-- Start GIVEN DATA --

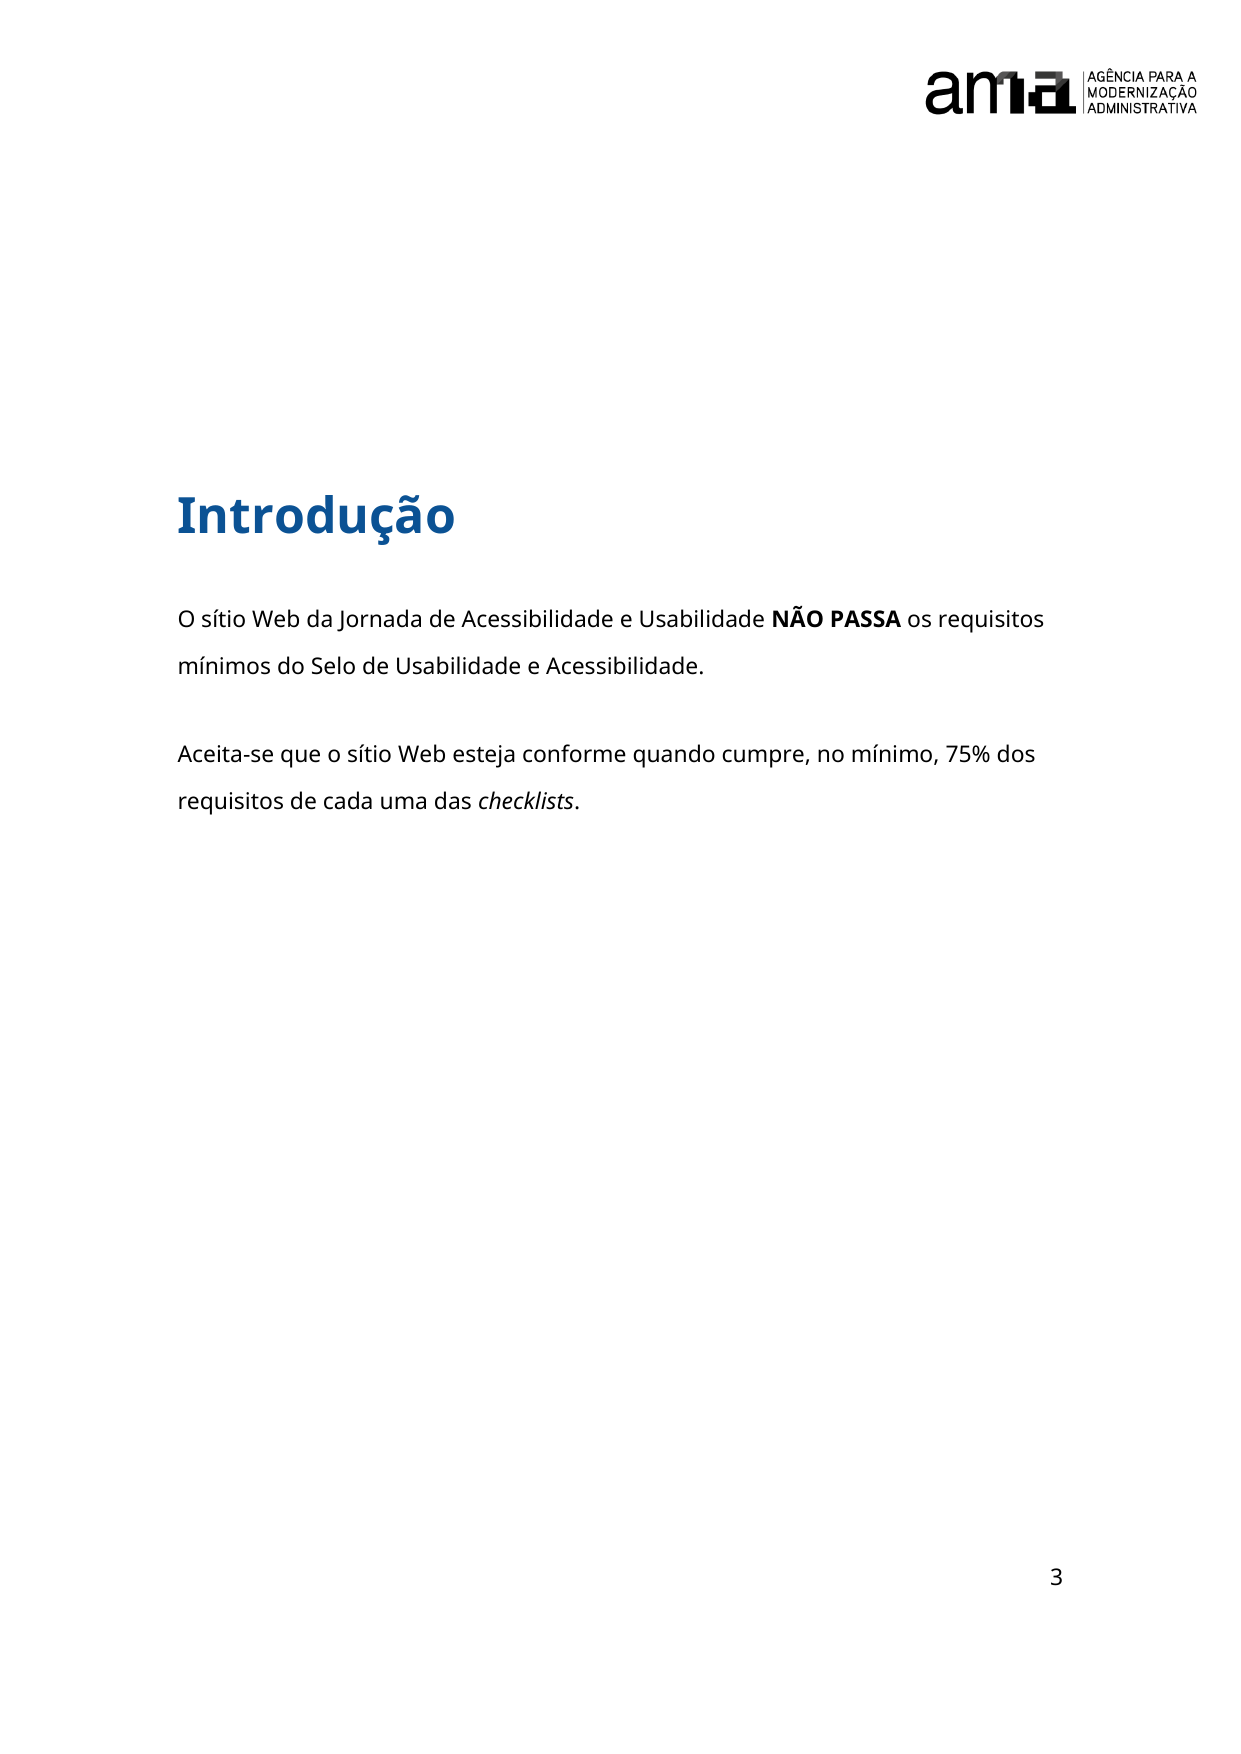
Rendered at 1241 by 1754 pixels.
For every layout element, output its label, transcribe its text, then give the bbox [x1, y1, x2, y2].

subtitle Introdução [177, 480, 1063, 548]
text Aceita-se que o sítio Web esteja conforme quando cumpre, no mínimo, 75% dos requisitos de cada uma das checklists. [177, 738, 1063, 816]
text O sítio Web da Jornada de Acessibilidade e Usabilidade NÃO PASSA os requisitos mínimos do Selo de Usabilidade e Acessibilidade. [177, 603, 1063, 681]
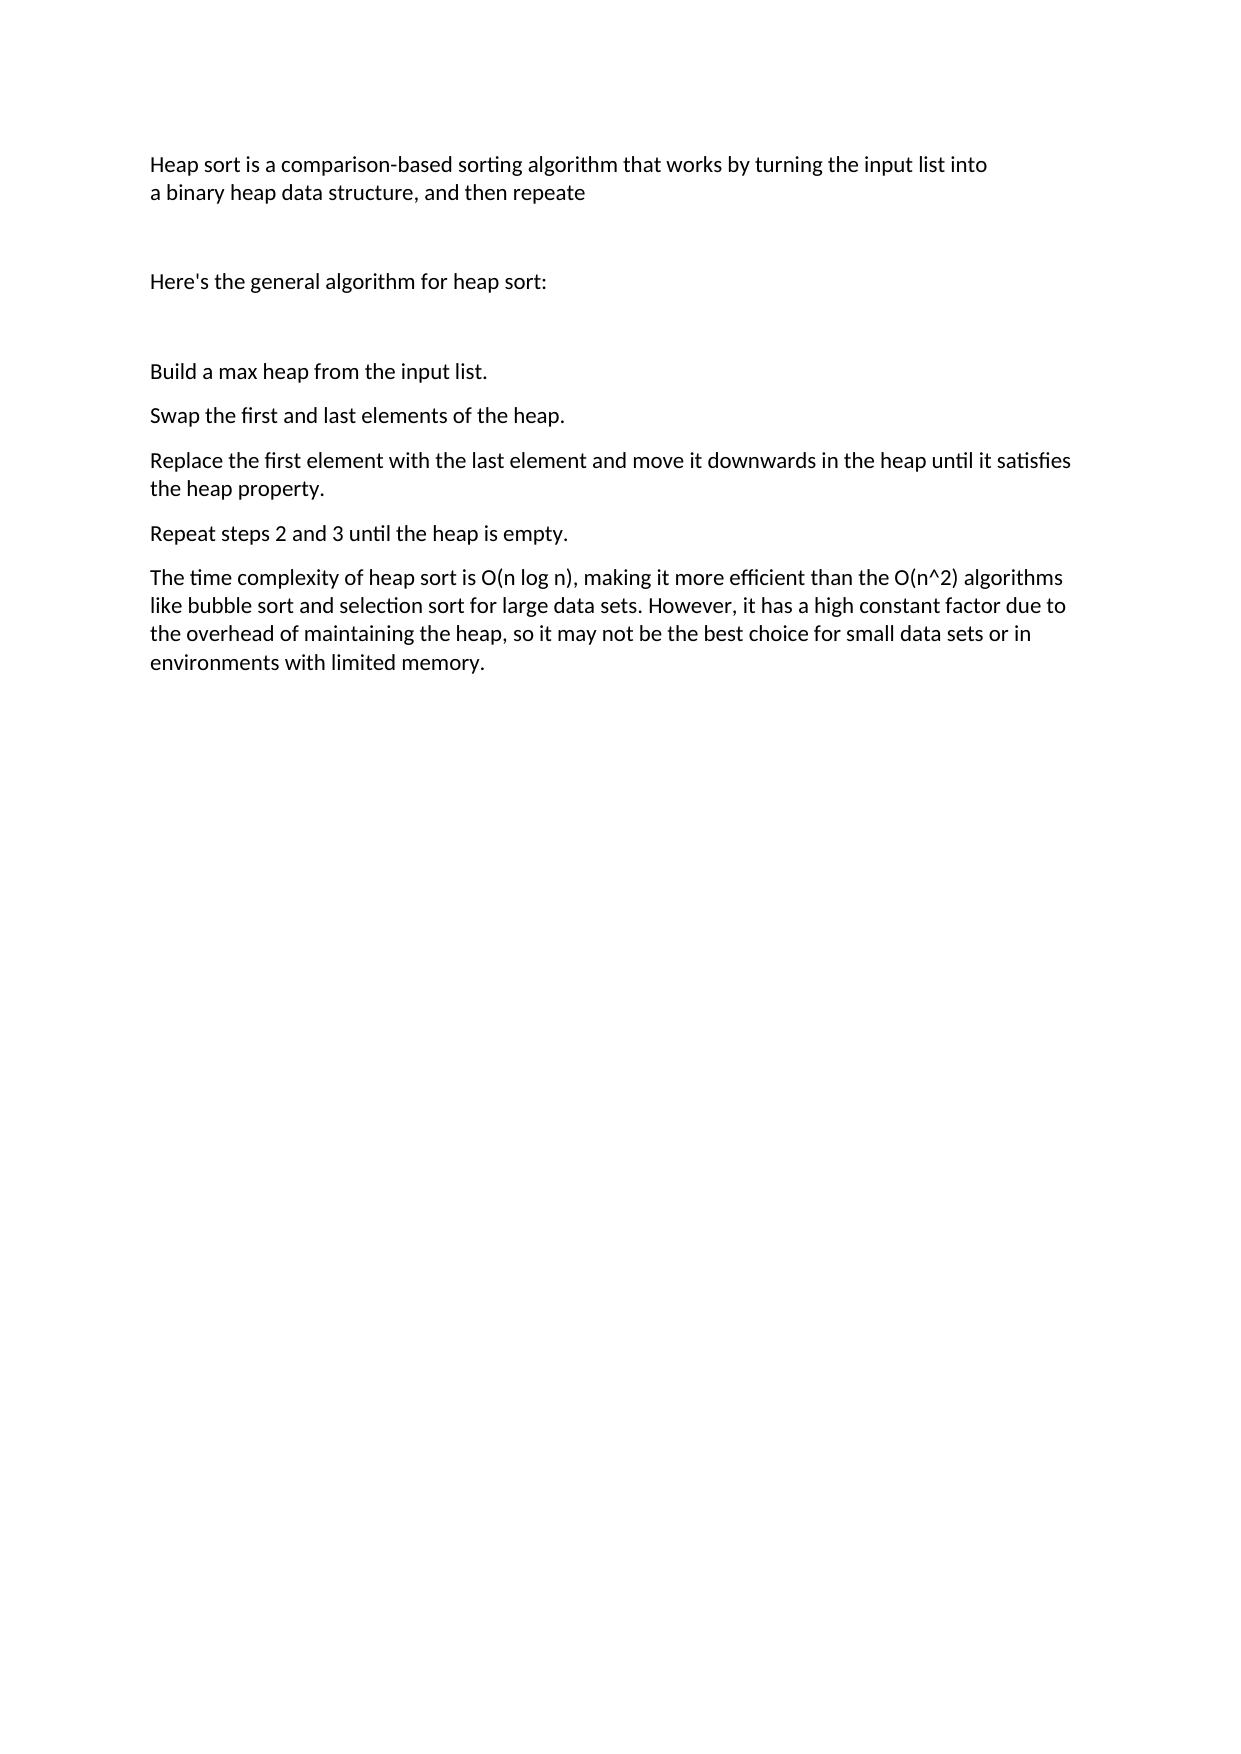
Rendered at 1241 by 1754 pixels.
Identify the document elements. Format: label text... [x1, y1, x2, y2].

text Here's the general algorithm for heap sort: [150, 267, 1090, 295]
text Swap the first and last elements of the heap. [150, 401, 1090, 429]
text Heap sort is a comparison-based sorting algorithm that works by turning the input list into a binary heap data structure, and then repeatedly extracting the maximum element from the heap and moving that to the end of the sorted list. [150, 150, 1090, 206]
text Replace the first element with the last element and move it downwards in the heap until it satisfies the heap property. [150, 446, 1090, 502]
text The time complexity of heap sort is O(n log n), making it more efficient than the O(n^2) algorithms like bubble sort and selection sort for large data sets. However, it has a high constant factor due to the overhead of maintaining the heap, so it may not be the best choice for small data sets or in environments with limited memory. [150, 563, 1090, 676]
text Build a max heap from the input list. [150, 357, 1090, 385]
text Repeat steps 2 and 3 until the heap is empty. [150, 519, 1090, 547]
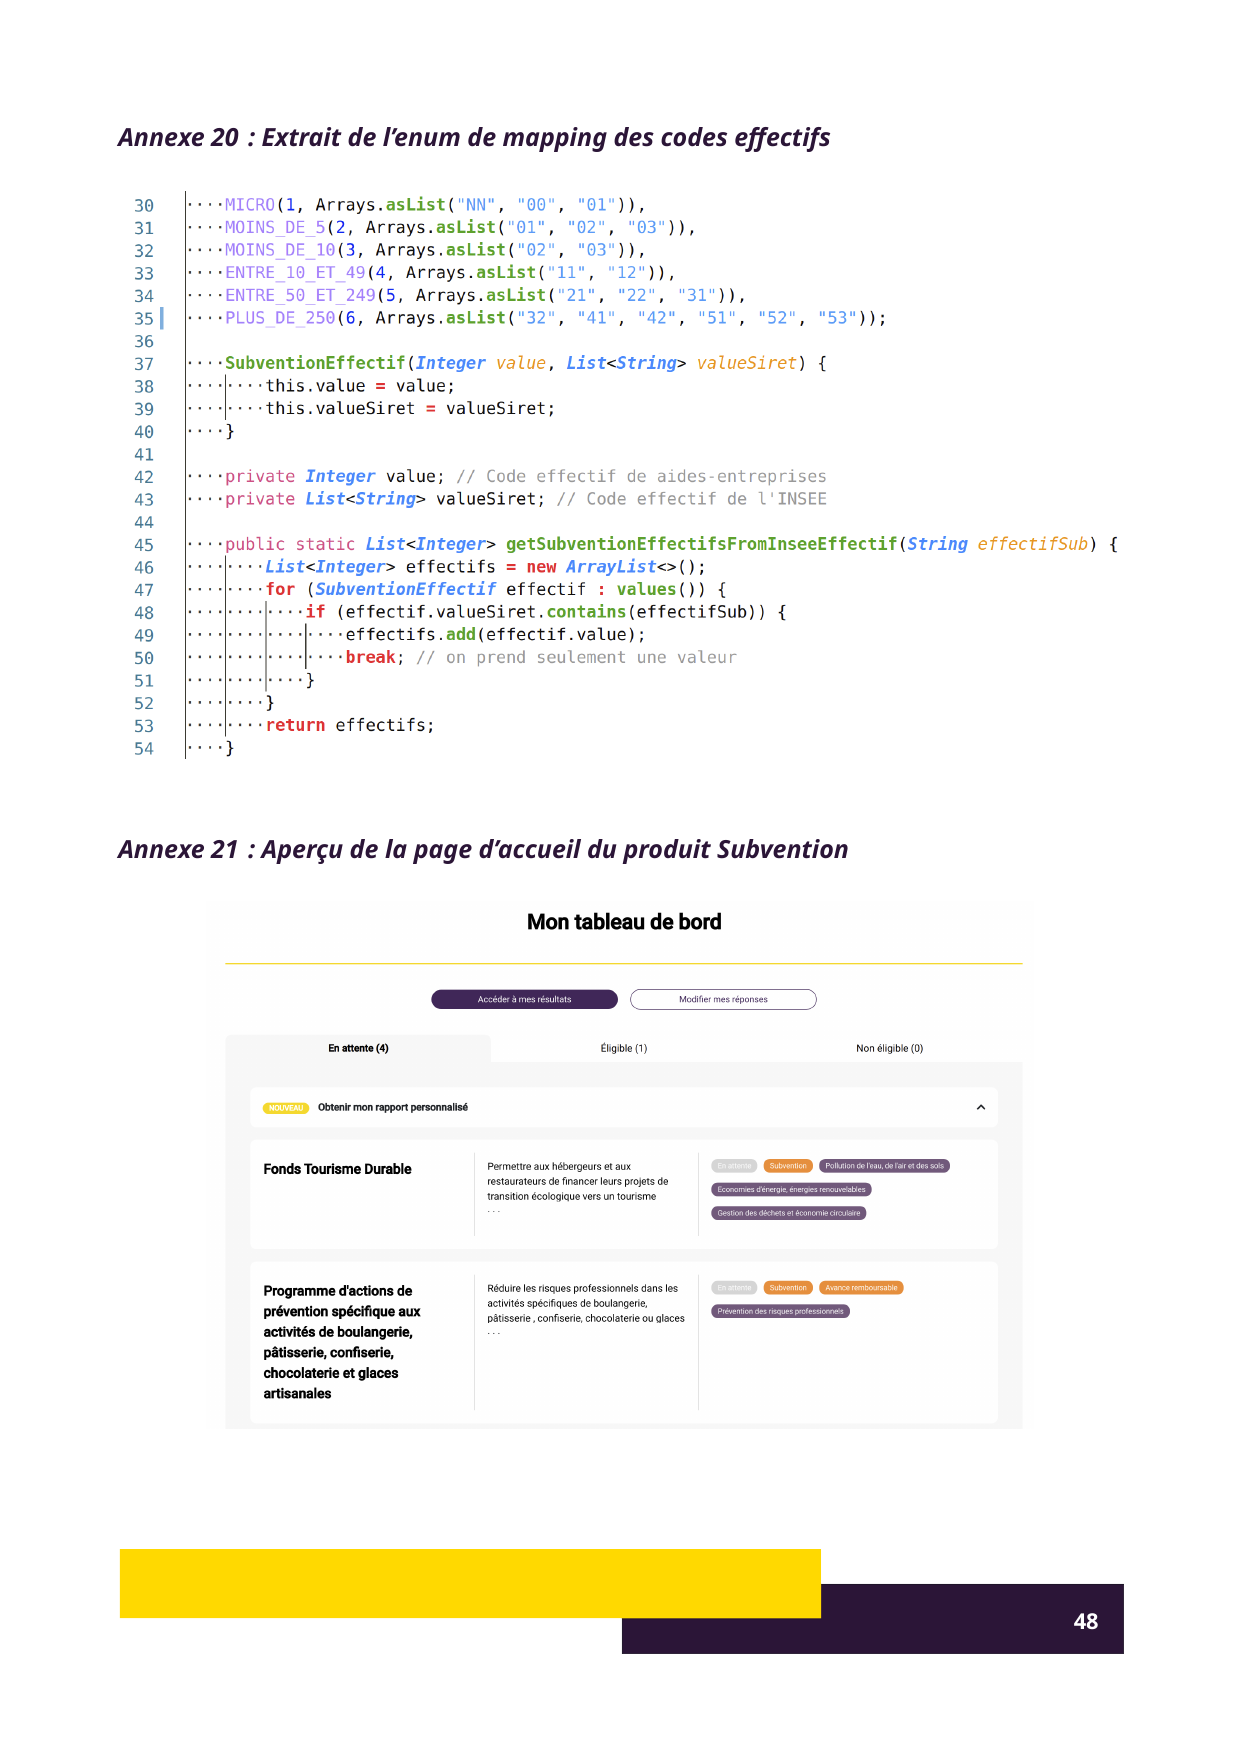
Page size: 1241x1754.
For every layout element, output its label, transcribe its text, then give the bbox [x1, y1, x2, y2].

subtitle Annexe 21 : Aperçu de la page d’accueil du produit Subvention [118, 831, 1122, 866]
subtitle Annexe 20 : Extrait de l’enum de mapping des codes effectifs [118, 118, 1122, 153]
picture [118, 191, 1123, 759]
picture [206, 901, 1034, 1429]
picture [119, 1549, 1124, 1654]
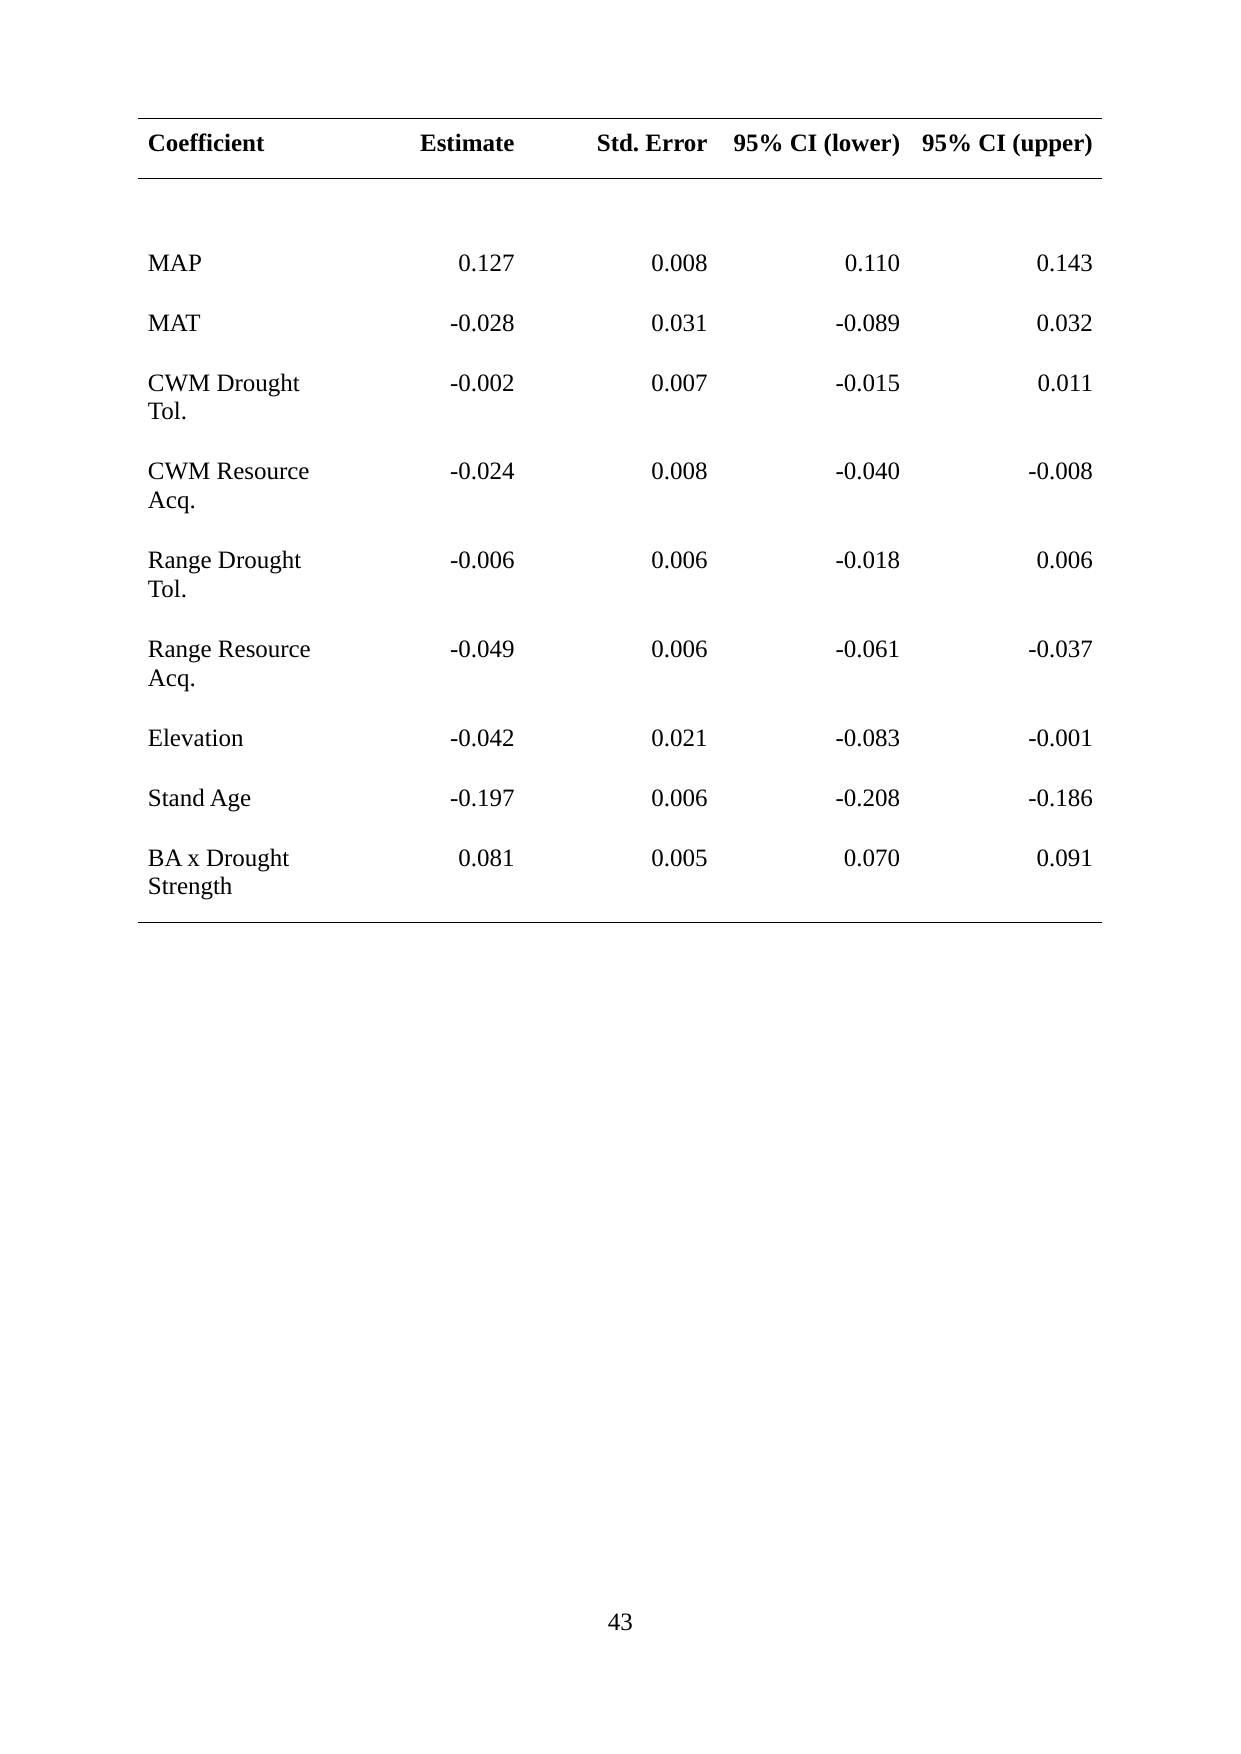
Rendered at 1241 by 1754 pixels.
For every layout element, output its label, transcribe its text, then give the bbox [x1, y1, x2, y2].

-- End GIVEN DATA --

DESCRIPTION OF THE TASK: Return every line of the items above word for word, leaving the pictures out.

CORRECT ANSWER:
Rendered at 1241 by 1754 pixels.
For every layout element, output its label, transcribe its text, then give the bbox [x1, y1, x2, y2].

subtitle Introdução [177, 480, 1063, 548]
text Aceita-se que o sítio Web esteja conforme quando cumpre, no mínimo, 75% dos requisitos de cada uma das checklists. [177, 738, 1063, 816]
text O sítio Web da Jornada de Acessibilidade e Usabilidade NÃO PASSA os requisitos mínimos do Selo de Usabilidade e Acessibilidade. [177, 603, 1063, 681]
Rendered at 1241 by 1754 pixels.
Identify the document elements. Format: label text... [x1, y1, x2, y2].

text Here's the general algorithm for heap sort: [150, 267, 1090, 295]
text Swap the first and last elements of the heap. [150, 401, 1090, 429]
text Heap sort is a comparison-based sorting algorithm that works by turning the input list into a binary heap data structure, and then repeatedly extracting the maximum element from the heap and moving that to the end of the sorted list. [150, 150, 1090, 206]
text Replace the first element with the last element and move it downwards in the heap until it satisfies the heap property. [150, 446, 1090, 502]
text The time complexity of heap sort is O(n log n), making it more efficient than the O(n^2) algorithms like bubble sort and selection sort for large data sets. However, it has a high constant factor due to the overhead of maintaining the heap, so it may not be the best choice for small data sets or in environments with limited memory. [150, 563, 1090, 676]
text Build a max heap from the input list. [150, 357, 1090, 385]
text Repeat steps 2 and 3 until the heap is empty. [150, 519, 1090, 547]
Page size: 1241x1754.
For every layout element, output its label, transcribe its text, then give the bbox [x1, y1, x2, y2].

subtitle Annexe 21 : Aperçu de la page d’accueil du produit Subvention [118, 831, 1122, 866]
subtitle Annexe 20 : Extrait de l’enum de mapping des codes effectifs [118, 118, 1122, 153]
picture [118, 191, 1123, 759]
picture [206, 901, 1034, 1429]
picture [119, 1549, 1124, 1654]
Rendered at 1241 by 1754 pixels.
For every layout element, output its label, transcribe its text, then give the bbox [x1, y1, x2, y2].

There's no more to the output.